The notable thing is not that Soul is going to Disney+, that was ever more obvious with every date change that left the film in 2020—which really makes you wonder what’s going on with Wonder Woman 1984, the last blockbuster standing in 2020—but that Disney is not repeating the premium pricing experiment of Mulan. I do not take this as an indication that Mulan failed. It strikes me more as gathering data in the ongoing “does releasing nine-figure movies work on streaming” experiment. Disney knows what Mulan did or didn’t do, and now they can compare whatever that is to how Soul does without the surcharge. Hamilton isn’t really a good data point because they’re not on the hook for those production costs, whereas Soul ran them an estimated $150 million (and Mulan is rumored to cost twice that). They need to know how streaming earnings compare to traditional box office when compared to nine-digit production costs.
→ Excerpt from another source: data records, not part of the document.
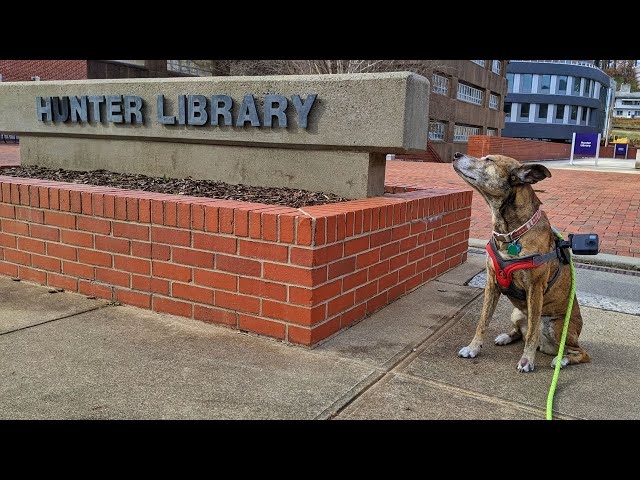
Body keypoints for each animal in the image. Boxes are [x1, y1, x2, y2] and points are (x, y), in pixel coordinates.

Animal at [452, 153, 588, 372]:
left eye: (489, 160)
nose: (457, 154)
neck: (509, 233)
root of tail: (546, 347)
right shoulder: (491, 284)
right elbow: (483, 321)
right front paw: (473, 348)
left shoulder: (535, 288)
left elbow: (532, 331)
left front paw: (527, 360)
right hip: (517, 313)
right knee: (520, 332)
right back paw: (506, 337)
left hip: (558, 327)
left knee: (580, 352)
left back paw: (562, 360)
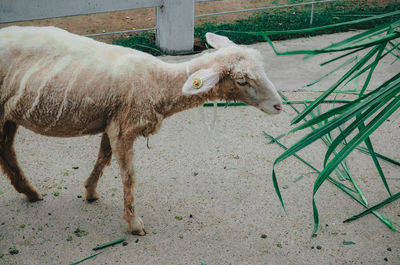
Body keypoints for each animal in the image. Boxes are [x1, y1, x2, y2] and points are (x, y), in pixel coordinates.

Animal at [0, 25, 282, 234]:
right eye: (242, 81)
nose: (279, 105)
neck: (159, 84)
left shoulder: (113, 121)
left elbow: (102, 158)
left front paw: (90, 191)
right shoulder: (124, 128)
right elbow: (128, 177)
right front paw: (135, 223)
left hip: (8, 114)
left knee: (7, 152)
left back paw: (30, 192)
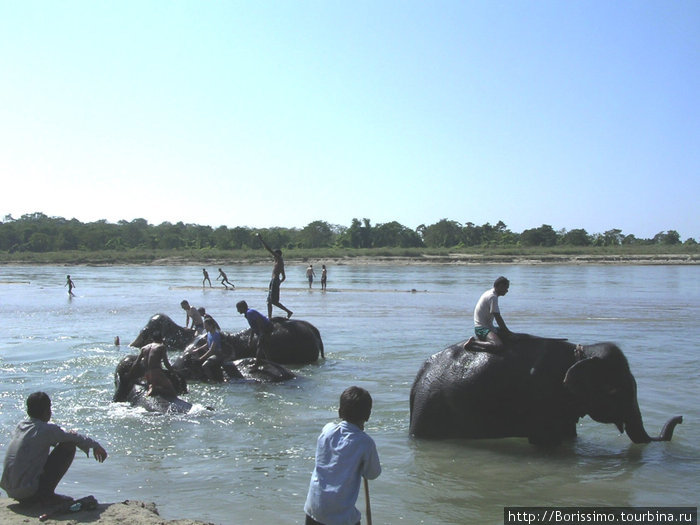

These are the films no one is sure can make money on streaming, but Disney is gathering that data, learning every day what the limits are—or are not—for big-budget films on streaming. Soul will provide one more point for comparison. And it gives stir-crazy families something to look at on a major holiday, which will probably pay off in millions of new subscribers. (Disney has not released a ton of new originals on Disney+, the pandemic has delayed many of those projects, but every time they do drop something new on the platform, they pick up a surge of new subscribers.) This news also makes me wonder where Free Guy really stands. Releasing the movie on Disney+ would mean families could watch Soul together and then the adults could start Free Guy after the tots have gone to bed. If Disney released both movies on streaming in December, they would totally dominate the holiday movie season. Well, whatever passes for the holiday movie season in the middle of a pandemic, anyway.